According to a local monitoring group, the Southeast Asian country has been in anarchy since the February coup, with more than 1,400 people dead in a subsequent crackdown on opposition.
Opponents of the Junta have gone into hiding across the country, including supporters of Aung San Suu Kyi’s National League for Democracy and campaigners, while other villages have taken up arms and formed small militias to defend themselves.
According to the junta announcement, Phyo Zeyar Thaw, a member of the NLD who was arrested in November, was sentenced to death for anti-terrorism offenses.
The military tribunal also handed down the same punishment to prominent democratic campaigner Kyaw Min Yu, also known as “Jimmy,” according to the announcement, which included photos of both men.
Their sentences were also read out on the nightly news by official media.
As part of its crackdown on dissent, the junta has condemned scores of anti-coup activists to death, although Myanmar has not carried out an execution in decades.
The junta’s information team claimed Phyo Zeyar Thaw, whose real name is Maung Kyaw, was arrested at an apartment in Yangon’s commercial district after a “tip-off and assistance from diligent residents.”
He was accused of planning many attacks on regime forces, including the heinous shooting of five police officers on a commuter train in Yangon in August.
In the 2015 elections that marked the beginning of the transition to civilian government, he was elected to parliament from Aung San Suu Kyi’s National League for Democracy party.Kyaw Min Yu, who rose to prominence during Myanmar’s 1988 student uprising has been arrested in an overnight raid in October.
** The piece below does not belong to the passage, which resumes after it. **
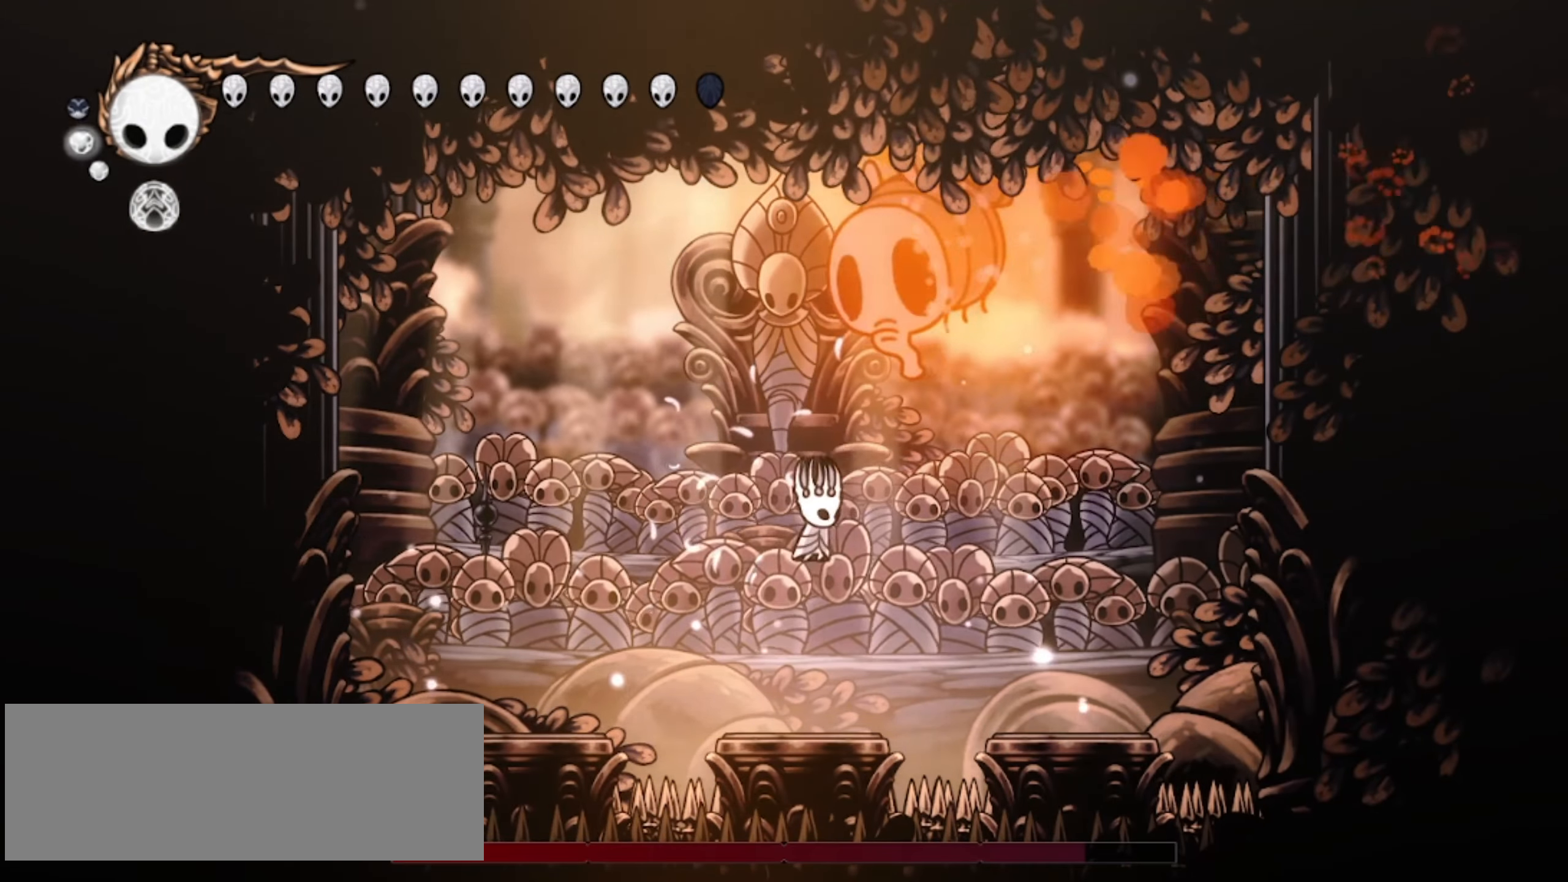
{"keys": ["left", "up", "x"], "events": [[50, "right", "down"], [100, "left", "down"], [100, "right", "up"], [150, "x", "up"], [233, "left", "up"], [233, "right", "down"], [233, "x", "down"], [233, "z", "down"], [267, "x", "up"], [317, "left", "down"], [317, "right", "up"], [417, "left", "up"], [417, "right", "down"], [417, "x", "down"], [467, "left", "down"], [467, "right", "up"], [467, "z", "up"]]}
Part of the so-called 88 Generation movement that challenged Myanmar’s previous military government, the junta issued an arrest warrant for him last year, alleging he had incited unrest with his social media posts.
Aung San Suu Kyi is facing a raft of criminal and corruption charges – including violating the country’s official secrets laws – and if convicted of all of them could face sentences tallying more than 100 years of prison.
Before the coup, Aung San Suu Kyi was on the cusp of beginning another five-year term as the country’s de facto leader after the National League for Democracy won a landslide in November 2020 polls.
The junta filed an arrest warrant for him last year, stating that he incited disturbance through his social media posts as part of the so-called 88 Generation movement that opposed Myanmar’s former military regime.
Aung San Suu Kyi is accused of a slew of criminal and corruption accusations, including breaching the country’s official secrets laws, and if found guilty of all of them, she could face a sentence of more than 100 years in prison.
Aung San Suu Kyi was about to start a new five-year tenure as the country’s de facto leader after the National League for Democracy won a landslide victory in the November 2020 elections.